> [Given entries]
━━━━━━━━
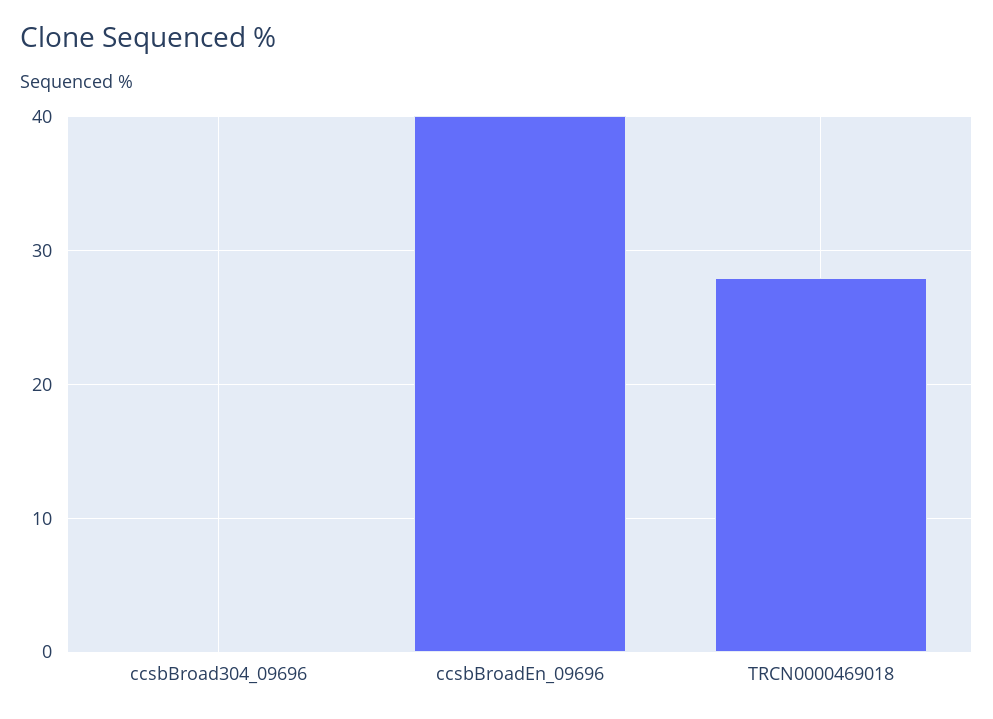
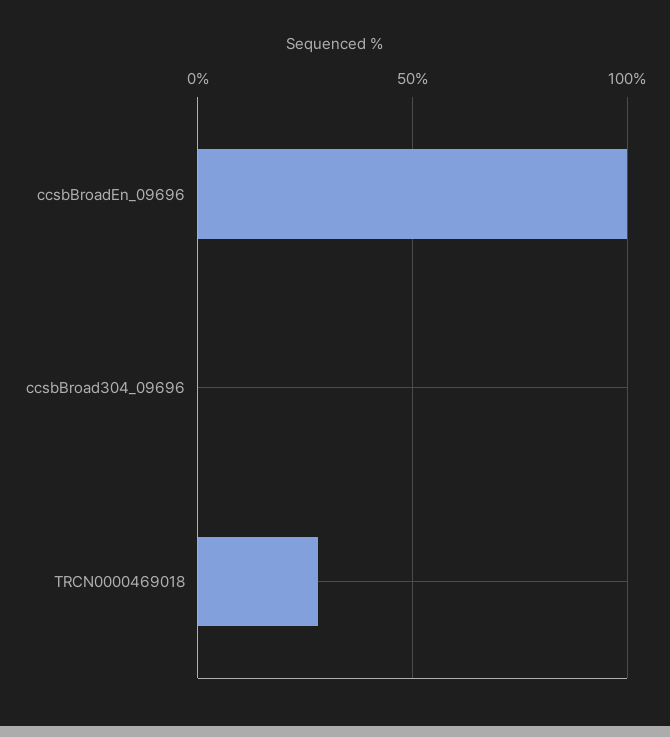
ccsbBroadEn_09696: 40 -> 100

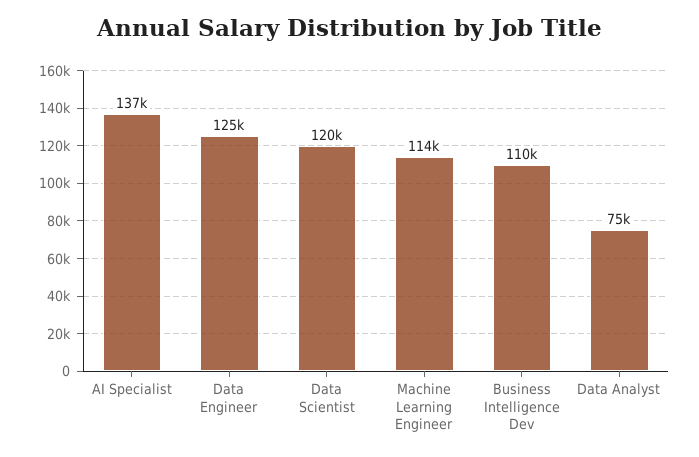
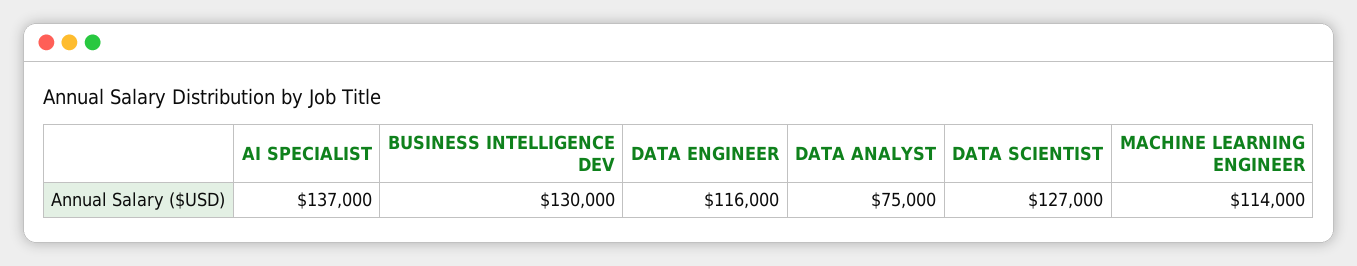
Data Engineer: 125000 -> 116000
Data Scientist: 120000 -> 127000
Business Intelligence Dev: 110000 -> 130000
━━━━━━━━
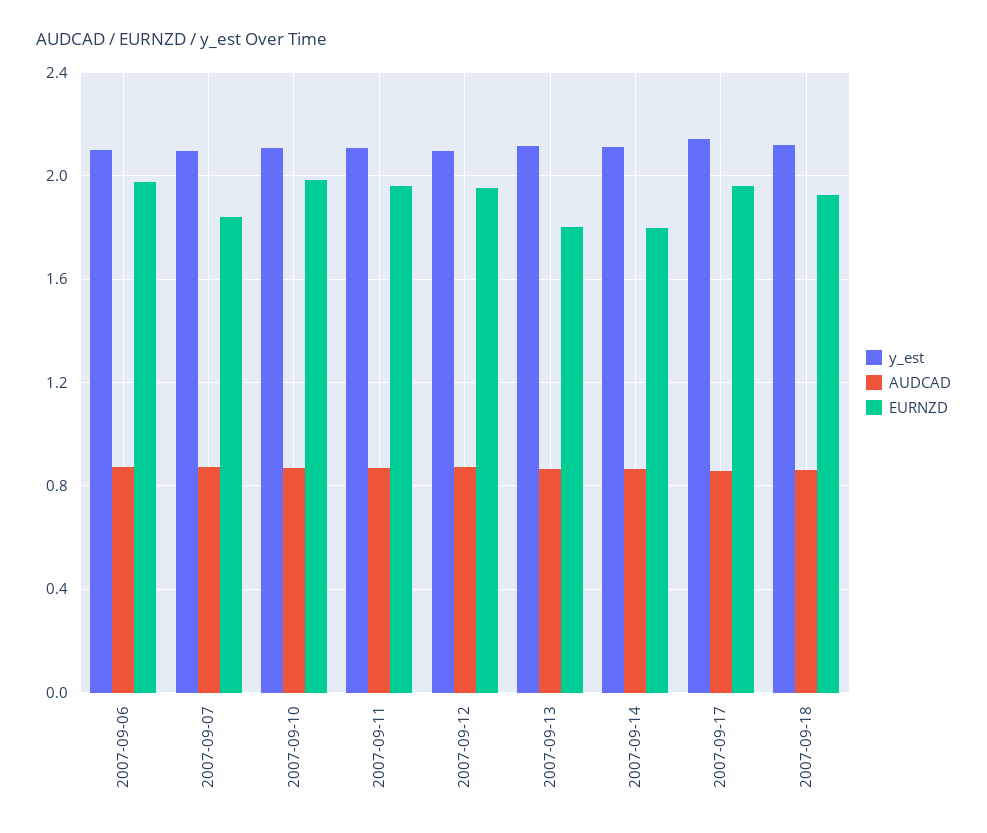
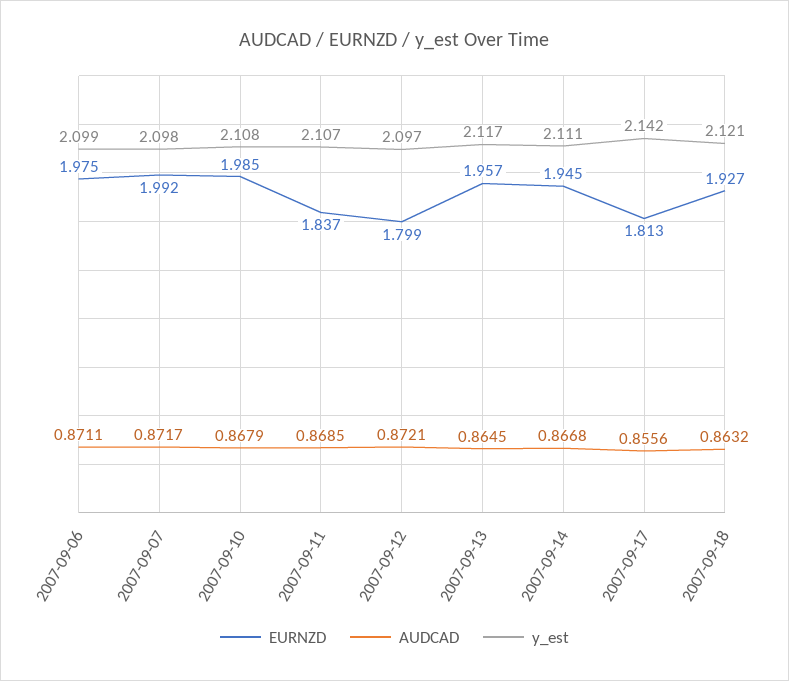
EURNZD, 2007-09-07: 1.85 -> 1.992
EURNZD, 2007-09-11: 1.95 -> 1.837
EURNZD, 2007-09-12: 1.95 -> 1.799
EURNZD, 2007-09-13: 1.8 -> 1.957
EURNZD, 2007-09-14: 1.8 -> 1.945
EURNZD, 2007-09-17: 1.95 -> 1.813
━━━━━━━━
Repeat exactly the stretch of the listing above that starts with the line holding "ccsbBroadEn_09696: 40 -> 100" and finishes with the line holding "Business Intelligence Dev: 110000 -> 130000", both included. Skip every picture.

> [The answer]
ccsbBroadEn_09696: 40 -> 100

Data Engineer: 125000 -> 116000
Data Scientist: 120000 -> 127000
Business Intelligence Dev: 110000 -> 130000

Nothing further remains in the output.